SOURCE DATA below:

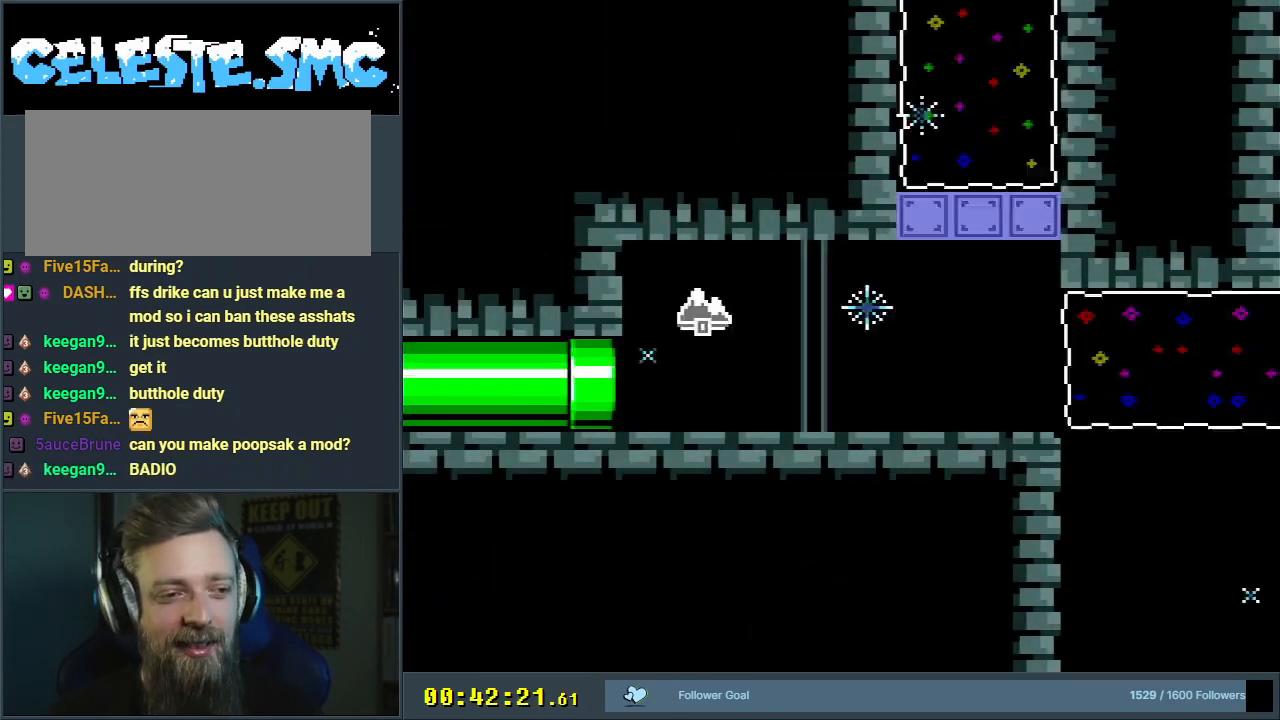
{"buttons": ["Y", "DPAD_RIGHT"], "events": [[17, "DPAD_RIGHT", "down"]]}
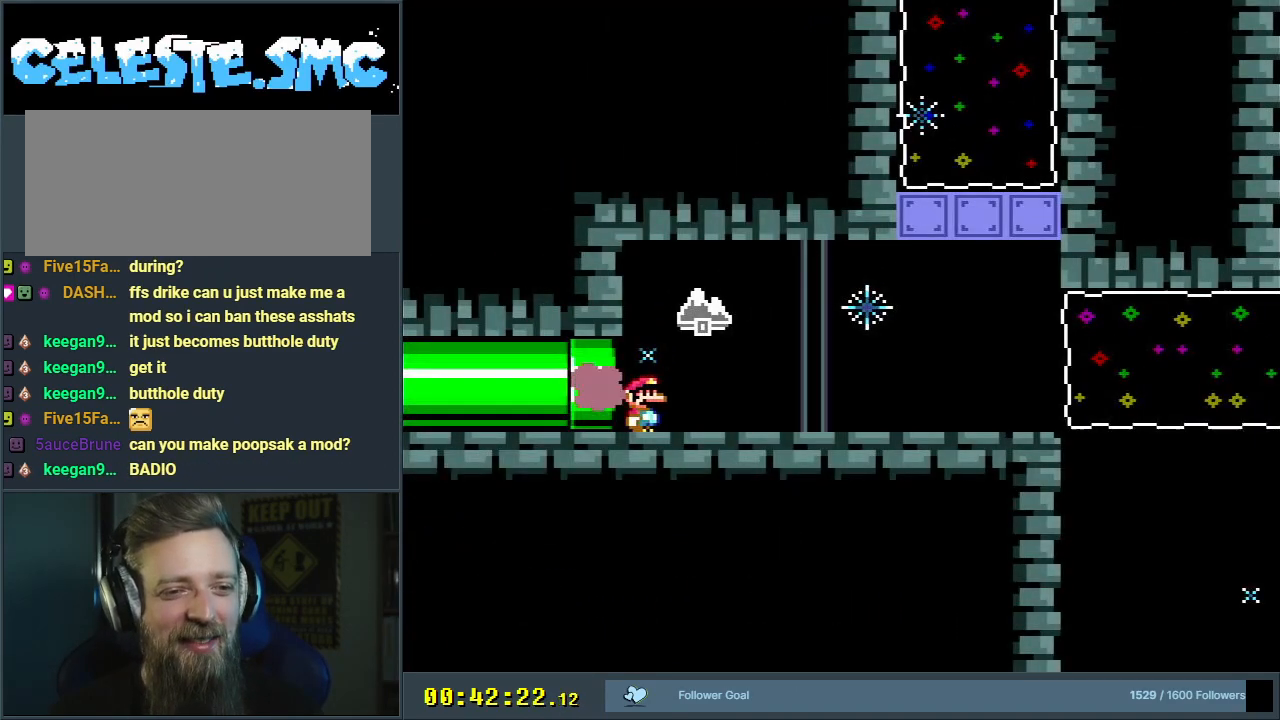
{"buttons": ["B", "Y", "DPAD_RIGHT"], "events": [[450, "B", "down"]]}
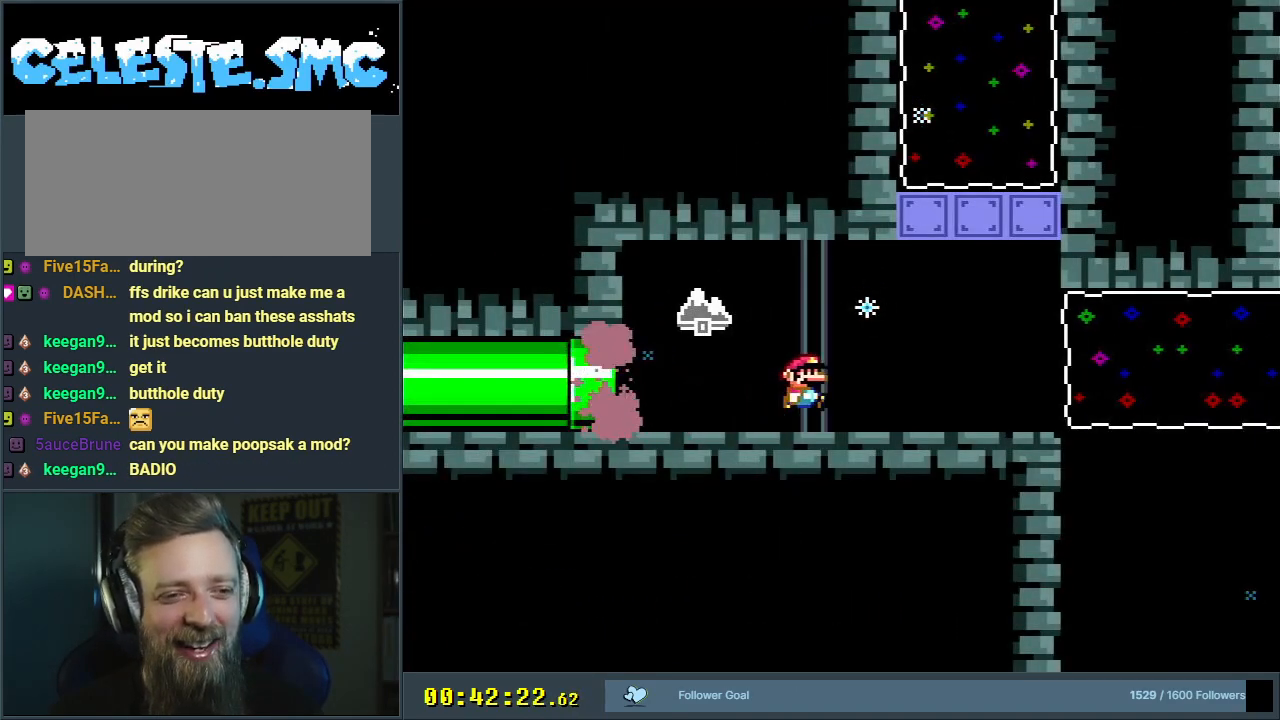
{"buttons": ["B", "Y", "R1", "DPAD_RIGHT"], "events": [[417, "R1", "down"]]}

End of SOURCE DATA.

WHAT IS REQUIRED:
The answer must repeat every line of the listing exactly and leave the pictures out.

FINISHED EXERCISE:
{"buttons": ["Y", "DPAD_RIGHT"], "events": [[17, "DPAD_RIGHT", "down"]]}
{"buttons": ["B", "Y", "DPAD_RIGHT"], "events": [[450, "B", "down"]]}
{"buttons": ["B", "Y", "R1", "DPAD_RIGHT"], "events": [[417, "R1", "down"]]}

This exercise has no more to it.